** SOURCE DOCUMENT follows **

Forbes is a city in Dickey County, North Dakota, United States. The population was 36 at the 2020 census.

==History==
Forbes was founded in 1905. The town was named after Mr. S. F. Forbes, a railroad agent and town merchant. Former Governor and US Senator John Hoeven spent time there at the Hoeven Ranch owned by his grandparents. Navy Rear Admiral Stuart Munsch's father taught school at the Forbes Public School. Senator Tim Flakoll (R), Senator Don Moore (R) and Rep. Jim Brokaw (D) all are, or continue to live in Forbes. The People's Store in Forbes is the source of the World-famous Forbes Sausage.

On April 23, 2019 Forbes earned "Town of The Week" from KVRR TV when it received 1,406 online votes.

In 1924, its first year, the Forbes School District graduated seven students. Their last graduating class was in 1987 when five students graduated.

Thousands of people attended the Forbes Centennial in July 2005. Special guests included Governor John Hoeven and his father Jack as well as North Dakota Attorney General Wayne Stenehjem.

==Geography==
Forbes is located on the North Dakota - South Dakota border.

According to the United States Census Bureau, the city has a total area of 0.25 sqmi, all land.

** End of SOURCE DOCUMENT **

--- TASK STATEMENT ---
Reproduce word for word everything in the text on Forbes, North Dakota, from "In 1924, its" down to "General Wayne Stenehjem.".

** SOURCE DATA follows **

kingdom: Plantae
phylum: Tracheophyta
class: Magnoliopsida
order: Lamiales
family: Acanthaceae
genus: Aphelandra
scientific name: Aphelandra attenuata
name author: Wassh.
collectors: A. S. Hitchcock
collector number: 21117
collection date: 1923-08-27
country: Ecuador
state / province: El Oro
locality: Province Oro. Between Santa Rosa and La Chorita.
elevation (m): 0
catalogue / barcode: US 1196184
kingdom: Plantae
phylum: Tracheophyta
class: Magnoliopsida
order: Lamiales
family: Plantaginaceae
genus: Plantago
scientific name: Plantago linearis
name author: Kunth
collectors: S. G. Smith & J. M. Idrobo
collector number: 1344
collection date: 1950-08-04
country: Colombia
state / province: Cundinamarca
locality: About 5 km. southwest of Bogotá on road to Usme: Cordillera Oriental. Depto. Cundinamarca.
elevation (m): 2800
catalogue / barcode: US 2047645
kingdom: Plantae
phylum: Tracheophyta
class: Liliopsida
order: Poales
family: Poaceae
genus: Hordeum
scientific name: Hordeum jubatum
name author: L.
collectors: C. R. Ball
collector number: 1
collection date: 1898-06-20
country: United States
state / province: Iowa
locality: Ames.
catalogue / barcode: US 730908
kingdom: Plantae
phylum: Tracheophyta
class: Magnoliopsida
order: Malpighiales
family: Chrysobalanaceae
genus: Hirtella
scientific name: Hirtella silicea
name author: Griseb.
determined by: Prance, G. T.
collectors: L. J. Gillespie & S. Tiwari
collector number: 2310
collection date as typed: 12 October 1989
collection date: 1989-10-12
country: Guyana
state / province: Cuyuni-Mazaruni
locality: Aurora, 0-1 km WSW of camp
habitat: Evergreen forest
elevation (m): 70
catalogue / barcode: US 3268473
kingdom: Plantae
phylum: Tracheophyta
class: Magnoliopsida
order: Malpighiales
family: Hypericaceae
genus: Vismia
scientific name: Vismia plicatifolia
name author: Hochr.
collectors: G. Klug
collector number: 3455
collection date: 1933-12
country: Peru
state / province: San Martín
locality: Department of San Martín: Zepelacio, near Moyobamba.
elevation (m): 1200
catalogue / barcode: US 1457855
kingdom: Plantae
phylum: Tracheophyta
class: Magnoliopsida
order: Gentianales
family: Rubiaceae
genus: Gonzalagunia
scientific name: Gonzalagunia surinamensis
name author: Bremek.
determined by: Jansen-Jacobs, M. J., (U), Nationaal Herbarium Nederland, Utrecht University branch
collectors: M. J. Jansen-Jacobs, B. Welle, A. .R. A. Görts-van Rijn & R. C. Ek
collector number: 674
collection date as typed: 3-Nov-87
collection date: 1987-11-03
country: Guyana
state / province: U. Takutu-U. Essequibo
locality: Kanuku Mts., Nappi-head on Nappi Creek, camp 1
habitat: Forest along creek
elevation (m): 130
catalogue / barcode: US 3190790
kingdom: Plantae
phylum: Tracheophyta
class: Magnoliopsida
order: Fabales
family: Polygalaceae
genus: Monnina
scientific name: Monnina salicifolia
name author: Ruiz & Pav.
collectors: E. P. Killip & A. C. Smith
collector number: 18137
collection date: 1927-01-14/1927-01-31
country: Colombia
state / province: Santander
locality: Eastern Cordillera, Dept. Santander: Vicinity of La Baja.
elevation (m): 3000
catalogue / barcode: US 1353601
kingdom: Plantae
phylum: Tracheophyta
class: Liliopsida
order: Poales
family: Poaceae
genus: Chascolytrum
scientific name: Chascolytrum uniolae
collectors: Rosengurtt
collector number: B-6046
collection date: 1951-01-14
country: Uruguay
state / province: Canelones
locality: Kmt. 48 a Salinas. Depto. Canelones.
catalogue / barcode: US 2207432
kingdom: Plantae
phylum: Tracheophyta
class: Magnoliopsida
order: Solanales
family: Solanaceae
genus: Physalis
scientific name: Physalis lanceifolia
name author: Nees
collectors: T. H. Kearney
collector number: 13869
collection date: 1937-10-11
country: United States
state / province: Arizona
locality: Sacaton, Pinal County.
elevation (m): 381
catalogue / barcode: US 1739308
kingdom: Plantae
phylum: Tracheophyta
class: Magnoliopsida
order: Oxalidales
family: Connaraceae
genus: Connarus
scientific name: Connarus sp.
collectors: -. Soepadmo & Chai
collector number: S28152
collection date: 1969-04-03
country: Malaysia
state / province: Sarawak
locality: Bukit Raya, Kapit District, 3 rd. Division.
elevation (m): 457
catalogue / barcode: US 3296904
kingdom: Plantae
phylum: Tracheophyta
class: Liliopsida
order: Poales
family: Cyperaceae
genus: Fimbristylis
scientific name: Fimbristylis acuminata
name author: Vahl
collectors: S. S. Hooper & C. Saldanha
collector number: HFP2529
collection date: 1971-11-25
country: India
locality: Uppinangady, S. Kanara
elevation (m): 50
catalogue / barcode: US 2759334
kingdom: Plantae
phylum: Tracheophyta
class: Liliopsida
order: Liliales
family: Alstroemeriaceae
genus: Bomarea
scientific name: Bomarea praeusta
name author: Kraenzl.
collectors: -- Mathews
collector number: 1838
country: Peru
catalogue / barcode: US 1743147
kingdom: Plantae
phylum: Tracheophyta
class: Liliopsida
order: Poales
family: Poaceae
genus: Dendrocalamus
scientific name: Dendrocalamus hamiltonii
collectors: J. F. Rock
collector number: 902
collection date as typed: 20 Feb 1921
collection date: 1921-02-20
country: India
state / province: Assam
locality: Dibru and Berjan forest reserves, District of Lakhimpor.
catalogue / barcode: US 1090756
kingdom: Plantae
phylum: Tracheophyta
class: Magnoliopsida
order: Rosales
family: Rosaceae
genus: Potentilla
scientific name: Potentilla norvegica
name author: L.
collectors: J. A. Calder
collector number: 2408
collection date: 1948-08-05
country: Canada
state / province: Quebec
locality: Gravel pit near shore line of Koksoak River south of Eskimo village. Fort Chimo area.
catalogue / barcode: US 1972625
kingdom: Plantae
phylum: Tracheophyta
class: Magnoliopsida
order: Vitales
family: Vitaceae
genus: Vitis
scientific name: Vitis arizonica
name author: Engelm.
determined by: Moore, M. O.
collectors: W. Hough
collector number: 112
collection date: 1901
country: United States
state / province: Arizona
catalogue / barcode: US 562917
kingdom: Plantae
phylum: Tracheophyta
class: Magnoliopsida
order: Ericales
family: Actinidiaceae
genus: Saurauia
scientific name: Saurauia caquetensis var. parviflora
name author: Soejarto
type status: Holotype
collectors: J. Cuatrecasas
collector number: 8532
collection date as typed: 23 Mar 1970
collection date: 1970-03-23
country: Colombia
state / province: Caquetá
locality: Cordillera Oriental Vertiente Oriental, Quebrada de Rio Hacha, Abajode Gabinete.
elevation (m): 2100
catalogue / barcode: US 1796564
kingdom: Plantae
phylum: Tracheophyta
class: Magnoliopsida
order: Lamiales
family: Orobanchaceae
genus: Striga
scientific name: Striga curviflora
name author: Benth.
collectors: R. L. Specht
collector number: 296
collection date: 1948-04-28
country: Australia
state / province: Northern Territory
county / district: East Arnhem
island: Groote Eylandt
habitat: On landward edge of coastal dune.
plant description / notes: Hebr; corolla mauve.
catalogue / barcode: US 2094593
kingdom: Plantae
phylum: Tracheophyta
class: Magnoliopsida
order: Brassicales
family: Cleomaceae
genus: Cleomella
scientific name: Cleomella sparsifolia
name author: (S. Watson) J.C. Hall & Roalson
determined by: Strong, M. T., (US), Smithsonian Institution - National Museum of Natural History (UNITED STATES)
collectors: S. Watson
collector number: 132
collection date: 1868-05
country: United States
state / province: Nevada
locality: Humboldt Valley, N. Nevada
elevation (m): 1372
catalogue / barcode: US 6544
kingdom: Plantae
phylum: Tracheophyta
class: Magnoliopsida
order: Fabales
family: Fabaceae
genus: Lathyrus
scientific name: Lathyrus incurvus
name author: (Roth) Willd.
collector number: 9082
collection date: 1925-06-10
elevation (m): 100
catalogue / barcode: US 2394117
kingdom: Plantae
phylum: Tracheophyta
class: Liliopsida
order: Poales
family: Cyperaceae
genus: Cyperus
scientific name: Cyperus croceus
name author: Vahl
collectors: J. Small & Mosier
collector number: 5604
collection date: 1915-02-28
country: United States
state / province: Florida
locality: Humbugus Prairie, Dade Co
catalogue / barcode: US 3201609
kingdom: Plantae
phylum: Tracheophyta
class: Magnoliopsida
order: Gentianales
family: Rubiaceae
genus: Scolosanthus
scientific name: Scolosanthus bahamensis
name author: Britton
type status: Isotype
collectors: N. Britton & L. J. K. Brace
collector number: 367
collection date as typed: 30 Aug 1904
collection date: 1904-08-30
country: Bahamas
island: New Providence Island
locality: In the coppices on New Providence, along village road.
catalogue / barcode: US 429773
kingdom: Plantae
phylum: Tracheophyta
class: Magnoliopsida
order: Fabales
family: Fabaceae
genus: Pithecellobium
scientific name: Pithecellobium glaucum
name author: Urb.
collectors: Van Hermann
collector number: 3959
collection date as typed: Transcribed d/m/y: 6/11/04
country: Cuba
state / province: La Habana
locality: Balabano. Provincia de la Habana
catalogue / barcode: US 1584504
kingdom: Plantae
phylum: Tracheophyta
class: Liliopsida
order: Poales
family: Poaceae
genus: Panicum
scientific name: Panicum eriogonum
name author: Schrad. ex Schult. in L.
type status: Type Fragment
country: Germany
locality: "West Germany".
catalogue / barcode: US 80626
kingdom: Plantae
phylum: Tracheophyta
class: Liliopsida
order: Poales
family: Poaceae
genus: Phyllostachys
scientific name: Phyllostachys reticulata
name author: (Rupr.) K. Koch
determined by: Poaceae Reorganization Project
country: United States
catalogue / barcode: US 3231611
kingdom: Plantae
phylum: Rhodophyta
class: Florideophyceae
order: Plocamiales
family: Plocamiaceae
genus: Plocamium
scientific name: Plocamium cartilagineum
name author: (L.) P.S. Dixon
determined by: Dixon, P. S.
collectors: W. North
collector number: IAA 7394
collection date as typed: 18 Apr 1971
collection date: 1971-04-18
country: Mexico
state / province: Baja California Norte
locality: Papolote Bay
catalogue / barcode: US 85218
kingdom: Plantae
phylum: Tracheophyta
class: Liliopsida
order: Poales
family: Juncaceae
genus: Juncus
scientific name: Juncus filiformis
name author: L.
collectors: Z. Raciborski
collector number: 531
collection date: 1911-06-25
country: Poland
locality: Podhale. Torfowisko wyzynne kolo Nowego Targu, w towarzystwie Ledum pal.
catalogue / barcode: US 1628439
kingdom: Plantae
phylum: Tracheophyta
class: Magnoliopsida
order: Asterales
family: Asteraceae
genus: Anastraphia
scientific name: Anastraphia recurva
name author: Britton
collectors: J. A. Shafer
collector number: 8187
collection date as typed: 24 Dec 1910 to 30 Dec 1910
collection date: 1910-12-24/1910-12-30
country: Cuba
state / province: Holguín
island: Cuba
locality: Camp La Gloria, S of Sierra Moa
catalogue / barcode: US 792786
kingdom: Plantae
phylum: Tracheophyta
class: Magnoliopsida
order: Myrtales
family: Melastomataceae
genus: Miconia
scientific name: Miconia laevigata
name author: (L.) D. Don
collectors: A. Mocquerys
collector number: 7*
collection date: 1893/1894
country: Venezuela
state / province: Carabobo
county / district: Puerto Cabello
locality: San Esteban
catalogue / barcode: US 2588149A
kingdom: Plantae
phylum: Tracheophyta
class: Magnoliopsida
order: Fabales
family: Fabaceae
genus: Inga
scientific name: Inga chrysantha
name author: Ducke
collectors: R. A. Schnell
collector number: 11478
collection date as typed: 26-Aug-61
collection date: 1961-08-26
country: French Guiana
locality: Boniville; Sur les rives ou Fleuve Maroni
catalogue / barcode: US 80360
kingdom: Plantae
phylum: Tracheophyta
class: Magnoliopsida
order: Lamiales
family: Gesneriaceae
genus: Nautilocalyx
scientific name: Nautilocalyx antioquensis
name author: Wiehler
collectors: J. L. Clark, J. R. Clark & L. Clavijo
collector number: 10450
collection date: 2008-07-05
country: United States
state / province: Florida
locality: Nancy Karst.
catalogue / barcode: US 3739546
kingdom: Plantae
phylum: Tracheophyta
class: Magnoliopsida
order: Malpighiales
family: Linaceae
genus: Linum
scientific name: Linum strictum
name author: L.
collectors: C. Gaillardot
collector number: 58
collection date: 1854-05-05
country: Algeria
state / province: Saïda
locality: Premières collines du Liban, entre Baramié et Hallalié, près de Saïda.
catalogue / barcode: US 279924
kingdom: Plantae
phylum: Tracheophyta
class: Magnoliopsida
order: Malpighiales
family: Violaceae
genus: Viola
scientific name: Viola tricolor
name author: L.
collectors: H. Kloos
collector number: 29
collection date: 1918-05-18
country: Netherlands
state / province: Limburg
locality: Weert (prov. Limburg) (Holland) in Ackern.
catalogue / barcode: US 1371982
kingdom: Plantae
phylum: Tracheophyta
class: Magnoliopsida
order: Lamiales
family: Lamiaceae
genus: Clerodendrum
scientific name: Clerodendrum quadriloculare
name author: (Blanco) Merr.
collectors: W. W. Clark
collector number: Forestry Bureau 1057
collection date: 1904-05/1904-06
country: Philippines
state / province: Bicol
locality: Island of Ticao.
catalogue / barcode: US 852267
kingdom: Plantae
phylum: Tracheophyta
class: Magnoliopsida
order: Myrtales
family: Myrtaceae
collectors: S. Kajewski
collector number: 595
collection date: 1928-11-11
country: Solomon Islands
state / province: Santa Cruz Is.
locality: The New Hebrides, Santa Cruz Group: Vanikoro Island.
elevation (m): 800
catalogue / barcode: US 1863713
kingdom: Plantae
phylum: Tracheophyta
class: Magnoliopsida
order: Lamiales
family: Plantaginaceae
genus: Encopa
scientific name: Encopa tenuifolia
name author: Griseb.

** End of SOURCE DATA **

--- RESULT ---
In 1924, its first year, the Forbes School District graduated seven students. Their last graduating class was in 1987 when five students graduated.

Thousands of people attended the Forbes Centennial in July 2005. Special guests included Governor John Hoeven and his father Jack as well as North Dakota Attorney General Wayne Stenehjem.